The way out of trouble is never as simple as the way in.

Howe, Edgar Watson

All of the troubles that some people have in life is that which they married into.

Howe, Edgar Watson

Nobody ever grew despondent looking for trouble.

Hubbard, Kin

A criminal trial is like a Russian novel: it starts with exasperating slowness as the characters are introduced to a jury, then there are complications in the form of minor witnesses, the protagonist finally appears and contradictions arise to produce drama, and finally as both jury and spectators grow weary and confused the pace quickens, reaching its climax in passionate final argument.

Irving, Clifford

I gather from a lawyer that there was a rehearsal yesterday. We haven't a hope. I know the presiding judge too: I've had the misfortune to sleep with his wife. He was specially picked.

Karr, Alphonse

I have always believed that God never gives a cross to bear larger than we can carry. No matter what, he wants us to be happy, not sad. Birds sing after a storm. Why shouldn't we?

Kennedy, Rose F.

Afflictions are but the shadows of God's wings.

Macdonald, George

God will not permit any troubles to come upon us, unless He has a specific plan by which great blessing can come out of the difficulty.

Marshall, Peter

There is nothing so consoling as to find one's neighbor's troubles are at least as great as one's own.

Moore, George

I'm trusting in the Lord and a good lawyer.

North, Oliver

The hungry judges soon the sentence sign, and wretches hang that jurymen may dine.

Pope, Alexander

If all difficulties were known at the outset of a long journey, most of us would never start out at all.

Rather, Dan

Troubles impending always seem worse than troubles surmounted, but this does not prove that they really are.

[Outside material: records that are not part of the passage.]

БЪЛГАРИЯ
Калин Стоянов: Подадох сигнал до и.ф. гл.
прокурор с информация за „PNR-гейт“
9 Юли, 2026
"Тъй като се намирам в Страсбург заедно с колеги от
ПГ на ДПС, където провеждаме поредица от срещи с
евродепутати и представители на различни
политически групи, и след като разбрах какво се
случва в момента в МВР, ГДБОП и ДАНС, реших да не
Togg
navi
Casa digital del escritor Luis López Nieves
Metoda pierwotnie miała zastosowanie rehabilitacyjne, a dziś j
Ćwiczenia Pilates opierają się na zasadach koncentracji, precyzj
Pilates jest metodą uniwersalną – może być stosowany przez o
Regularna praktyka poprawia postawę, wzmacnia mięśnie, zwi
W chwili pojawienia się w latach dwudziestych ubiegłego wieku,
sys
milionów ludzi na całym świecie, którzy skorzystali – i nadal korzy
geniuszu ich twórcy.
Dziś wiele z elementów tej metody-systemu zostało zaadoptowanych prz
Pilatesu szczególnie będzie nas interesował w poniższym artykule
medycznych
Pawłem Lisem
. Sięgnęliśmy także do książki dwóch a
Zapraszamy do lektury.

Schlesinger Jr., Arthur M.

Hot water is my native element. I was in it as a baby, and I have never seemed to get out of it ever since.

Sitwell, Dame Edith

Affliction is not sent in vain, young man, from that good God, who chastens whom he loves.

Southey, Robert

Trials teach us what we are; they dig up the soil, and let us see what we are made of.

Spurgeon, Charles Haddon

The Lord gets his best soldiers out of the highlands of affliction.

Spurgeon, Charles Haddon

To be right with God has often meant to be in trouble with men.

Tozer, A. W.

Ladies and gentlemen, let me tell you again what you are to presume. I am the judge. I am telling you that. Presume he is innocent. When you sit there, I want you to look and say to yourself, There sits an innocent man.

Turow, Scott L.

I am an old man and have known a great many troubles, but most of them never happened.

Twain, Mark

A joke, even if it be a lame one, is nowhere so keenly relished or quickly applauded as in a murder trial.

Twain, Mark

He maintained that the case was lost or won by the time the final juror had been sworn in; his summation was set in his mind before the first witness was called. It was all in the orchestration, he claimed: in knowing how and where to pitch each and every particular argument; who to intimidate; who to trust, who to flatter and court; who to challenge; when to underplay and exactly when to let out all the stops.

Uhnak, Dorothy

All trials are trials for one's life, just as all sentences are sentences of death.